The ports of the original game to the PS2 and GameCube platforms are not considered as strong as the Dreamcast game. Both were noted to suffer from more "pop-up" than the Dreamcast version, as well as poorer controls, despite having the same gameplay features. Graphic problems plagued the Crazy Taxi: Catch a Ride port to the Game Boy Advance; as IGN stated, "it's painfully obvious that the hardware just was never meant to push so much". Both PC ports for Crazy Taxi and Crazy Taxi 3 also suffered from graphics problems.

The PSP ports of Crazy Taxi: Fare Wars have had a somewhat better reception than other ports. Reviews have complimented the game on the multiplayer additions and the ability to add a custom soundtrack – which led IGN to comment that "including this should be a no-brainer, but many PSP titles don't" – but have noted some graphical glitches, the long loading times, and the lack of the original soundtracks for the games. The reviews of the controls of the game have mixed, with some praising the scheme on the PSP, while others have stated that the controls feel stiff and inconsistent. GameSpots review noted that the gameplay in Crazy Taxi does not hold up well compared to more recent racing games across various platforms.
::::::::::
Problem A -
According to the Crazy Taxi ports excerpt, which port was plagued by graphic problems?
Problem B -
Output the part of the Crazy Taxi ports excerpt that opens with the words containing "The ports of" and closes with "from graphics problems.".
Problem C -
Translate this sentence from the Crazy Taxi ports excerpt into Spanish: "The PSP ports of Crazy Taxi: Fare Wars have had a somewhat better reception than other ports."
These entries come from a separate source.

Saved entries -
::::::::::
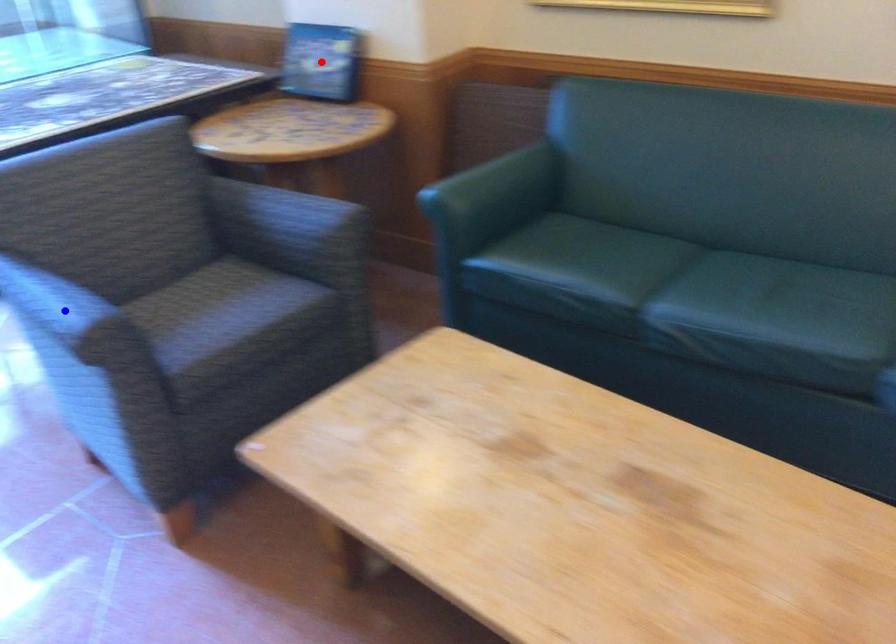
Question: In the image, two points are highlighted. Which point is nearer to the camera? Reply with the corresponding letter.

Choices:
 (A) blue point
 (B) red point

Answer: (A)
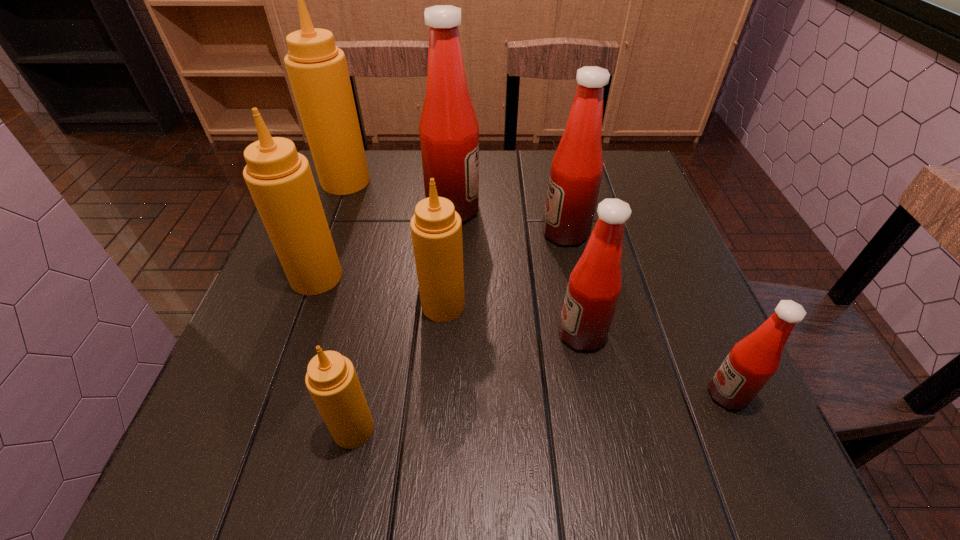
::::::::::
Answer section A -
The Crazy Taxi: Catch a Ride port to the Game Boy Advance.

Answer section B -
The ports of the original game to the PS2 and GameCube platforms are not considered as strong as the Dreamcast game. Both were noted to suffer from more "pop-up" than the Dreamcast version, as well as poorer controls, despite having the same gameplay features. Graphic problems plagued the Crazy Taxi: Catch a Ride port to the Game Boy Advance; as IGN stated, "it's painfully obvious that the hardware just was never meant to push so much". Both PC ports for Crazy Taxi and Crazy Taxi 3 also suffered from graphics problems.

Answer section C -
Las versiones para PSP de Crazy Taxi: Fare Wars han tenido una acogida algo mejor que otras versiones.